» Your assignment: Filter the entries for the string "input". Copy each line that has it.

--- Records shown Enclosed Below ---

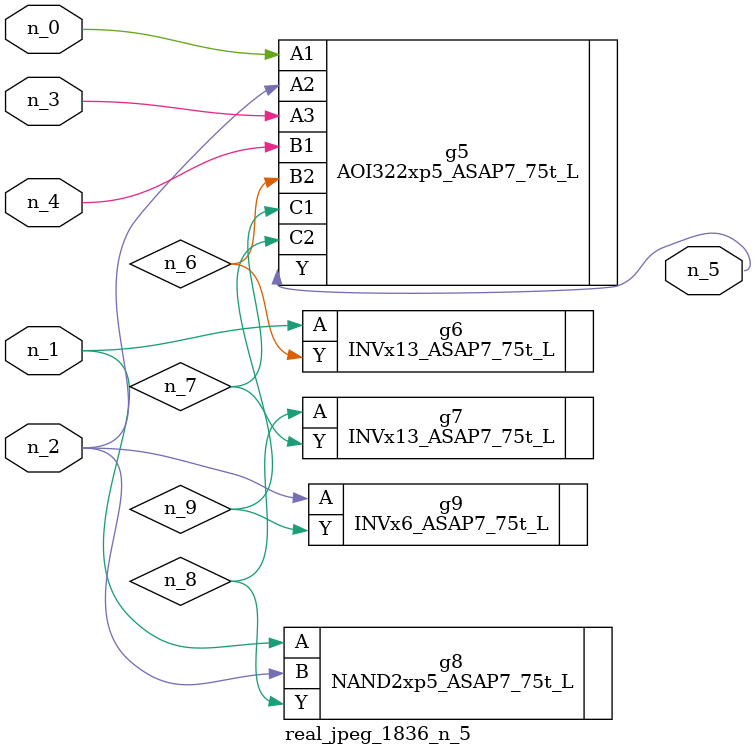
<source format=v>
module real_jpeg_1836_n_5 (n_4, n_0, n_1, n_2, n_3, n_5);

input n_4;
input n_0;
input n_1;
input n_2;
input n_3;

output n_5;

wire n_8;
wire n_6;
wire n_7;
wire n_9;

AOI322xp5_ASAP7_75t_L g5 ( 
.A1(n_0),
.A2(n_2),
.A3(n_3),
.B1(n_4),
.B2(n_6),
.C1(n_7),
.C2(n_9),
.Y(n_5)
);

INVx13_ASAP7_75t_L g6 ( 
.A(n_1),
.Y(n_6)
);

NAND2xp5_ASAP7_75t_L g8 ( 
.A(n_1),
.B(n_2),
.Y(n_8)
);

INVx6_ASAP7_75t_L g9 ( 
.A(n_2),
.Y(n_9)
);

INVx13_ASAP7_75t_L g7 ( 
.A(n_8),
.Y(n_7)
);


endmodule
</source>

--- End of Enclosed Records shown ---

» Result below:
input n_4;
input n_0;
input n_1;
input n_2;
input n_3;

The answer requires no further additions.